**Your goal**
Your answer should be the lines of the data below that contain "Systems".

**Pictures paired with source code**

####

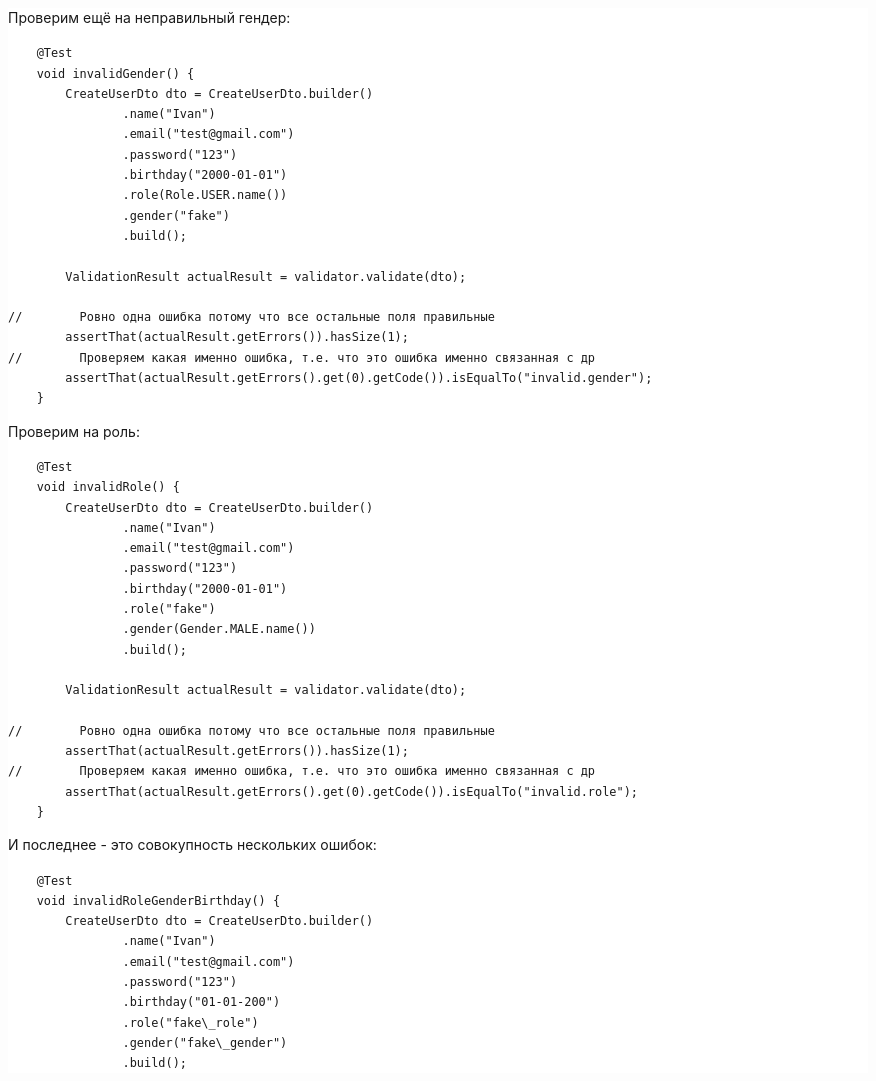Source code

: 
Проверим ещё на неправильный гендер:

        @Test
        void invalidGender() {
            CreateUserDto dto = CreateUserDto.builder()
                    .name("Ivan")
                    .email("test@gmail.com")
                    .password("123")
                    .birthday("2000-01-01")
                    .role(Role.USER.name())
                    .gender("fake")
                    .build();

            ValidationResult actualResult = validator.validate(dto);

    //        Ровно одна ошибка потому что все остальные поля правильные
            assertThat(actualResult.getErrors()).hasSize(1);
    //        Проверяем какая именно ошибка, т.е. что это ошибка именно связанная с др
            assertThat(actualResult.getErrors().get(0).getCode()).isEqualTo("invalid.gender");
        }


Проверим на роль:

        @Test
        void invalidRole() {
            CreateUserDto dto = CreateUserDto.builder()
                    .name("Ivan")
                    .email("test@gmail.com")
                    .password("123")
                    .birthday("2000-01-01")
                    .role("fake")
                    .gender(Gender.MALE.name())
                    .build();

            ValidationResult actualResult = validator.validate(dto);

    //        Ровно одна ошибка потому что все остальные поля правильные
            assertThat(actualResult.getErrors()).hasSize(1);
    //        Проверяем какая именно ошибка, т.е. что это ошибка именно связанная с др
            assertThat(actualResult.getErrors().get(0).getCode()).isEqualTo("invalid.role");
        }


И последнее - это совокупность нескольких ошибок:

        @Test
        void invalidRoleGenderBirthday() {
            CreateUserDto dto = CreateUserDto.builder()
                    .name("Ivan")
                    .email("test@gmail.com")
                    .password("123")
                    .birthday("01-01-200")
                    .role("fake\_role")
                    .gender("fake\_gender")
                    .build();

####

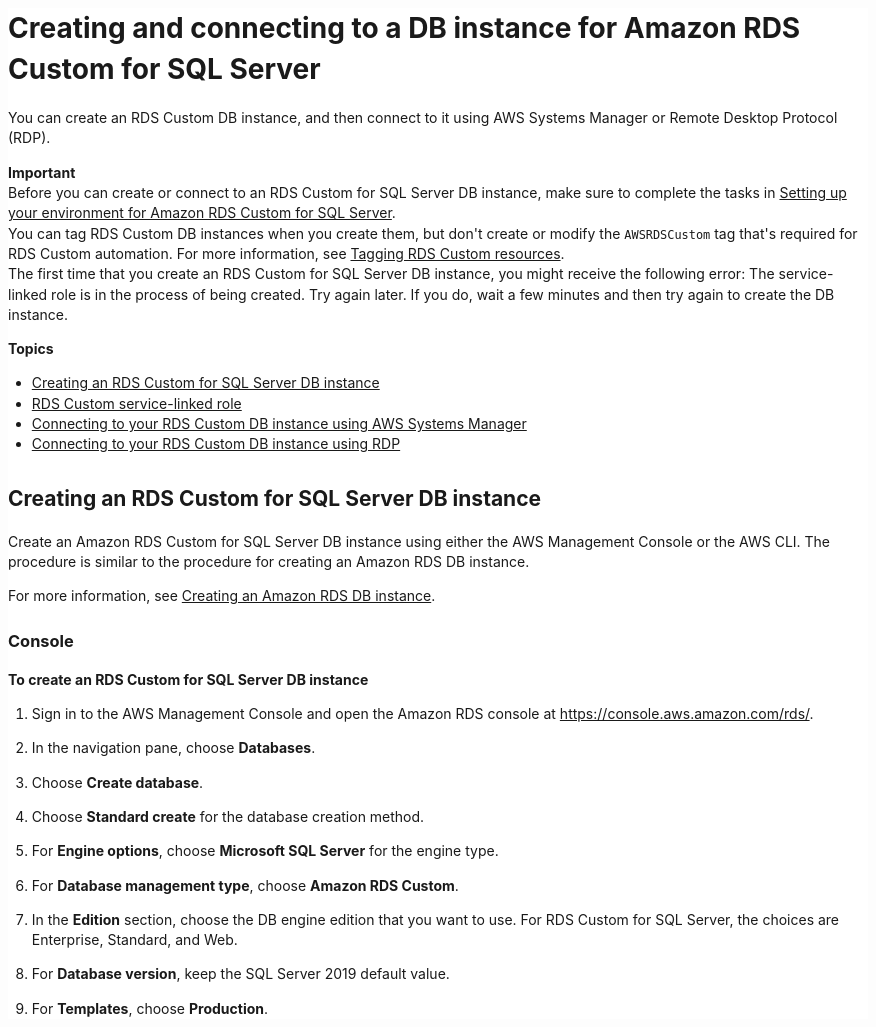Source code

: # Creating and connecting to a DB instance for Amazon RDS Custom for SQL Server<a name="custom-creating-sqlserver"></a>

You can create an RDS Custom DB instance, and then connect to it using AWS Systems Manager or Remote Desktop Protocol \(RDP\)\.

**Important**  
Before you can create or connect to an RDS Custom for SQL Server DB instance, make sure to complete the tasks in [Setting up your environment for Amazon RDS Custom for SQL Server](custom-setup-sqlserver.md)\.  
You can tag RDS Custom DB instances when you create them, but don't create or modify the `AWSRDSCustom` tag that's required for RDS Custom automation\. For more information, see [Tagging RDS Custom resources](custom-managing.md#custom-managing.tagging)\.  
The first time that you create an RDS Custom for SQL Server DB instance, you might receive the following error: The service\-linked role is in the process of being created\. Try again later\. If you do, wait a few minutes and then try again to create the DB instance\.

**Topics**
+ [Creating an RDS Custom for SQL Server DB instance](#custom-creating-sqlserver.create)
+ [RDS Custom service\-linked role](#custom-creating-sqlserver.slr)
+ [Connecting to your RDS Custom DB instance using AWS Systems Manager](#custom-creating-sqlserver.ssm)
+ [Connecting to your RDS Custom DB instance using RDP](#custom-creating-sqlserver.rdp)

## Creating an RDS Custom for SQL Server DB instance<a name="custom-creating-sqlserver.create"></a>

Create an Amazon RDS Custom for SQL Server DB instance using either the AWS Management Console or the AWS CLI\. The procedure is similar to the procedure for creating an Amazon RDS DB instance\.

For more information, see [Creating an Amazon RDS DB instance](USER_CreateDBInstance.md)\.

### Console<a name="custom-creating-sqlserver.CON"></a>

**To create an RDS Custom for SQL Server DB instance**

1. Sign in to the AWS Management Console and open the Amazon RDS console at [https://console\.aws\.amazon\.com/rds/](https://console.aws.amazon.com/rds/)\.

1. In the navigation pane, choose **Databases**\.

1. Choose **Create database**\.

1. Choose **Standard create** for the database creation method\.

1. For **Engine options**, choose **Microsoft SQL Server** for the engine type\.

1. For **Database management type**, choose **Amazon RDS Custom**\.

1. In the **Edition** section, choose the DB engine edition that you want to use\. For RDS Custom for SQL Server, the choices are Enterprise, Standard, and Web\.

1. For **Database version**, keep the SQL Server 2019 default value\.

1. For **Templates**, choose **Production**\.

####

**Response below**
You can create an RDS Custom DB instance, and then connect to it using AWS Systems Manager or Remote Desktop Protocol \(RDP\)\.
+ [Connecting to your RDS Custom DB instance using AWS Systems Manager](#custom-creating-sqlserver.ssm)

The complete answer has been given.